TOKYO (Reuters) - Self-cooling clothes may seem like the stuff of science fiction, but for one Japanese company they are not only good business but a way to help the environment.
Shirts and jackets made by Kuchou-fuku -- literally "air-conditioned clothes" -- keep the wearer comfortable even in sweltering heat while using one-50th of the energy of a small air conditioner, said Hiroshi Ichigaya, the company's
"Until now, air-conditioning implied cooling the entire room. Now, we can cool just the body," Ichigaya said.

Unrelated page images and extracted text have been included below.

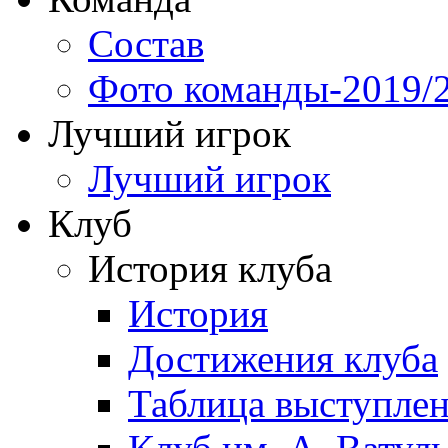
Состав
Фото команды-2019/
Лучший игрок
Лучший игрок
Клуб
История клуба
История
Достижения клуба
Таблица выступле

Two small fans sewn into the back of each garment and powered by a pocket-sized rechargeable battery pack circulate air across the wearer's skin, evaporating perspiration and keeping temperatures down -- a welcome respite from Japan's mid-summer humidity and record-breaking heat in recent days.
The self-cooling clothes come in 10 styles and a variety of colors, all priced at 11,000 yen ($96) and sold on the internet and at limited retailers.
The company has sold about 5,500 of the garments since they went on sale three years ago, mostly to factory workers.
But however cool the clothes, they seem unlikely to catch on any time soon. Because the fans puff out the garments with air, they give wearers a deceptively portly look.
"My daughter won't wear them because the shape is no good," Ichigaya admitted.